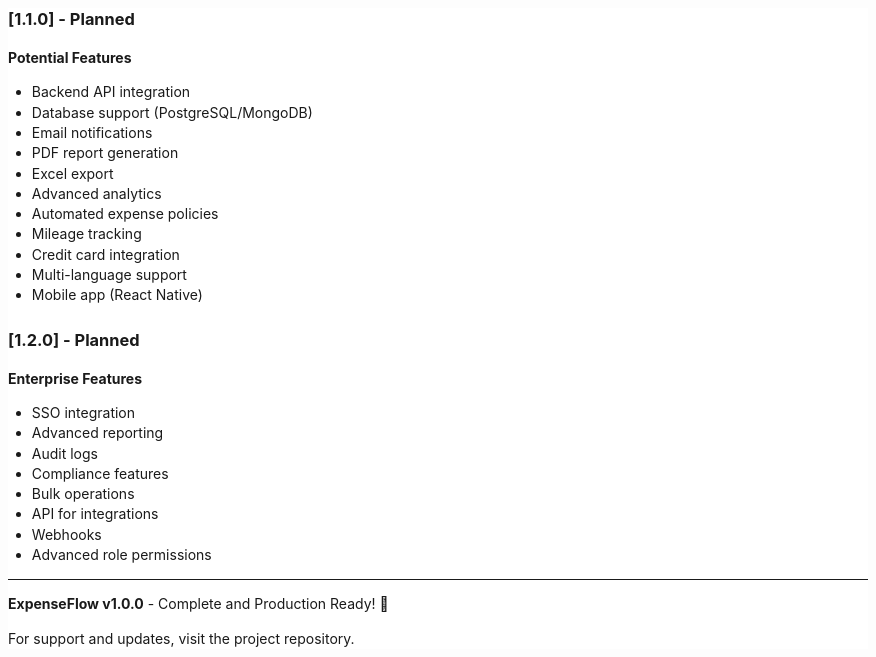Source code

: ### [1.1.0] - Planned

**Potential Features**
- Backend API integration
- Database support (PostgreSQL/MongoDB)
- Email notifications
- PDF report generation
- Excel export
- Advanced analytics
- Automated expense policies
- Mileage tracking
- Credit card integration
- Multi-language support
- Mobile app (React Native)

### [1.2.0] - Planned

**Enterprise Features**
- SSO integration
- Advanced reporting
- Audit logs
- Compliance features
- Bulk operations
- API for integrations
- Webhooks
- Advanced role permissions

---

**ExpenseFlow v1.0.0** - Complete and Production Ready! 🎉

For support and updates, visit the project repository.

——————

Revise the source text of the records so that every instance of "Planned" becomes "Proposed", keeping all other lines unchanged. Leave the pictures out of your answer.

- _TASK RESULT_
Source code

: ### [1.1.0] - Proposed

**Potential Features**
- Backend API integration
- Database support (PostgreSQL/MongoDB)
- Email notifications
- PDF report generation
- Excel export
- Advanced analytics
- Automated expense policies
- Mileage tracking
- Credit card integration
- Multi-language support
- Mobile app (React Native)

### [1.2.0] - Proposed

**Enterprise Features**
- SSO integration
- Advanced reporting
- Audit logs
- Compliance features
- Bulk operations
- API for integrations
- Webhooks
- Advanced role permissions

---

**ExpenseFlow v1.0.0** - Complete and Production Ready! 🎉

For support and updates, visit the project repository.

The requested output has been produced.